Calculus airplane related rates problem ( cosine rule)

[jaychay]

A student has test his airplane and he is far from the airplane for 5 meter.He start to test his airplane by letting his airplane to move 60 degree from the horizontal plane with constant velocity for 120 meter per minute.Find the rate of distance between the student and the plane when the plane is moving 60 degree from the horizontal plane for 10 meter in the air ?[img][img][/img][/img]

[Guest]

Ok, so when the plane is 10 meters in the air, we can drop a perpendicular. This tells us that the plane has been flying [tex]\boxed{\frac{20\sqrt3}{3}}[/tex] meters, which is just our answer. No need for law of cosines.

[Baltuilhe]

Good night!

If I have understood:

b=5m
c=10m
a=?

[tex]a^2=b^2+c^2-2bc\cos\theta[/tex]
[tex]a^2=5^2+10^2-2\cdot 5\cdot 10\cdot \cos\; 120^{\circ}[/tex]
[tex]a^2=25+100-2\cdot 50\cdot\frac{-1}{2}[/tex]
[tex]a^2=25+100+50[/tex]
[tex]a^2=175[/tex]
[tex]a=\sqrt{175}=5\sqrt{7}[/tex]

Well, now we have to calculate the rate of distance:
Again:
[tex]a^2=b^2+c^2-2bc\cos\theta[/tex]
The derivative:
[tex]\frac{d(a^2)}{dt}=\frac{d(b^2)}{dt}+\frac{d(c^2)}{dt}-\frac{d(2bc\cos\theta)}{dt}[/tex]
[tex]2a\cdot\frac{da}{dt}=0+2c\cdot\frac{dc}{dt}-2b\cos\theta[/tex]

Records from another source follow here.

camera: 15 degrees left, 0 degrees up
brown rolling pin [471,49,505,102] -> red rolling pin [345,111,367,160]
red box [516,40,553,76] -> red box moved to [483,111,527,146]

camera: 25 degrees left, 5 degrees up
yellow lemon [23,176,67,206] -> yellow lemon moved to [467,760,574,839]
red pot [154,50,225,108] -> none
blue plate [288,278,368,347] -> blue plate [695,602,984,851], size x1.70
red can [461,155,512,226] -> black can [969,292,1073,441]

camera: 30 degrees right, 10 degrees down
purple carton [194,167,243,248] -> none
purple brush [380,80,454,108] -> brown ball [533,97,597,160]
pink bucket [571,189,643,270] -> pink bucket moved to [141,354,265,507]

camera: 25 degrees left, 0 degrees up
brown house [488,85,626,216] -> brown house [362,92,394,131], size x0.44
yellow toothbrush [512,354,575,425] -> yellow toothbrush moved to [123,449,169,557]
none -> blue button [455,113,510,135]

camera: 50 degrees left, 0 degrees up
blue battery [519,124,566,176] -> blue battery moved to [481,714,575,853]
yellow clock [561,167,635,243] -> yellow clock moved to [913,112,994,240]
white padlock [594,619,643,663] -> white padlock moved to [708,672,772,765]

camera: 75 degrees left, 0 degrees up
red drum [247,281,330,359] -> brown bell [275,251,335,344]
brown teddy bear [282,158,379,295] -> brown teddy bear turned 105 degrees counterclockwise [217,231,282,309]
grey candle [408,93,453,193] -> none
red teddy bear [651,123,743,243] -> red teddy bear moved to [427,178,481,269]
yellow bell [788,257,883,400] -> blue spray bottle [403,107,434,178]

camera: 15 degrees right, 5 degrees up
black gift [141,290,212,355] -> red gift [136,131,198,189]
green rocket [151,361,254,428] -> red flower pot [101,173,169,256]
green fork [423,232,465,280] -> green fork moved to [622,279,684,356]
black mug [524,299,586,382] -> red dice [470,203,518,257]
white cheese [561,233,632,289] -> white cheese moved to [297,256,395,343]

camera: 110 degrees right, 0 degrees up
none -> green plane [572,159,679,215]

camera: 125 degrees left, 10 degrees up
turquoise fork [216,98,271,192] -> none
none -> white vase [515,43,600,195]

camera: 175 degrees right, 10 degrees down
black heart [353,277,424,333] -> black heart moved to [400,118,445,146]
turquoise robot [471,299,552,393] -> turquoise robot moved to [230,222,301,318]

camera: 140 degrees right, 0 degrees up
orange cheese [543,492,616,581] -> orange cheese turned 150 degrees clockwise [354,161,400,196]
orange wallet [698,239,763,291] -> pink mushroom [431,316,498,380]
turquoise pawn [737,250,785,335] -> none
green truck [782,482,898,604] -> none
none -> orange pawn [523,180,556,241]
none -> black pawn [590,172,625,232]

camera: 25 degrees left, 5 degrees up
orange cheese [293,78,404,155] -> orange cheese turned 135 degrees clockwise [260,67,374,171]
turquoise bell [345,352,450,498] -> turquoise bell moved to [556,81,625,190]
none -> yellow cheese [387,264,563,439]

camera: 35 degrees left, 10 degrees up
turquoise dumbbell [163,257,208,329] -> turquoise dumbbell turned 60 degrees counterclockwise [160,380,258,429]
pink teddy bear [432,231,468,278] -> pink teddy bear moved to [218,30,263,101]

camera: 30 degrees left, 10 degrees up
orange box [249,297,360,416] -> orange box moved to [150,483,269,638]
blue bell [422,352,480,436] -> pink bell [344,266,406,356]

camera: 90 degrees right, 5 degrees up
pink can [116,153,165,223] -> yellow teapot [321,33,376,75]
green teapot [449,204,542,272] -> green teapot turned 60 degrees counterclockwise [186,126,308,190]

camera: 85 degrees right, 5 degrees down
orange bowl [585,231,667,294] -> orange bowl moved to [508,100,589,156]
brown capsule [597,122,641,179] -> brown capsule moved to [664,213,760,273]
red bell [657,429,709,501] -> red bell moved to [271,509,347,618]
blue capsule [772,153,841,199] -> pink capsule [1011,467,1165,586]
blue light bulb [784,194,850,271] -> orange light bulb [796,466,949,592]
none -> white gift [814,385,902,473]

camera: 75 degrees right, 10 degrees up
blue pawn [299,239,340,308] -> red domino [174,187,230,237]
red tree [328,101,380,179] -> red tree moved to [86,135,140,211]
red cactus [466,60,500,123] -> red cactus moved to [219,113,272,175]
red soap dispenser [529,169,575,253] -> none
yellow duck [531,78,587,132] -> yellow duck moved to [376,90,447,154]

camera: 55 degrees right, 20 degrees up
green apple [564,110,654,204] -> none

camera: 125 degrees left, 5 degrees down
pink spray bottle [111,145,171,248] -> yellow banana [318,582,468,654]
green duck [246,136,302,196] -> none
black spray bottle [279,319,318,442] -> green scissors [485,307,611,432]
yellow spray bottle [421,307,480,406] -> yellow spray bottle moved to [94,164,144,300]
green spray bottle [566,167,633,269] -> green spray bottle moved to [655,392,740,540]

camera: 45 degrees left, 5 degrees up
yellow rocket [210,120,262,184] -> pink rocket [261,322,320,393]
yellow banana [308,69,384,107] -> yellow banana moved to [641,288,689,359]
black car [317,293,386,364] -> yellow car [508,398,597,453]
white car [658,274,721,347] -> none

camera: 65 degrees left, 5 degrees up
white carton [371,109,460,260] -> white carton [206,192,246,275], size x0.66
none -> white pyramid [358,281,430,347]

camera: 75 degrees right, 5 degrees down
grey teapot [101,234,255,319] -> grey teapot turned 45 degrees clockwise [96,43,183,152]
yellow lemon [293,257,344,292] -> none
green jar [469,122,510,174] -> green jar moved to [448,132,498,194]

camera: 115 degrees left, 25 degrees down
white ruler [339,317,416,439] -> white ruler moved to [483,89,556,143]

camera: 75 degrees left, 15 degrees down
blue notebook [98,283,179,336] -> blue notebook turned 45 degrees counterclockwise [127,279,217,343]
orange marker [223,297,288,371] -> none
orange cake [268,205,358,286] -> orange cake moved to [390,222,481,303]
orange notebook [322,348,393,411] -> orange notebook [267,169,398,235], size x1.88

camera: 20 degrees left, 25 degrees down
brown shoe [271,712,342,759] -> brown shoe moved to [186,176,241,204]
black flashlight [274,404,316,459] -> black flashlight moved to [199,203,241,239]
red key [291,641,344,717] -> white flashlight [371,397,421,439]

Now, with the known values:
[tex]2\cdot 5\sqrt{7}\cdot\frac{da}{dt}=2\cdot 10\cdot\frac{dc}{dt}-2\cdot 5\cdot\frac{-1}{2}[/tex]
[tex]2\cdot 5\sqrt{7}\cdot\frac{da}{dt}=2\cdot 10\cdot 120m/min-2\cdot 5\cdot\frac{-1}{2}[/tex]
[tex]10\sqrt{7}\cdot\frac{da}{dt}=2\,400+5=2\,405[/tex]
[tex]\frac{da}{dt}=\frac{2\,405}{10\sqrt{7}}=\frac{481}{2\sqrt{7}}=\frac{481\sqrt{7}}{14}\approx 90,9m/min[/tex]

Hope to have helped!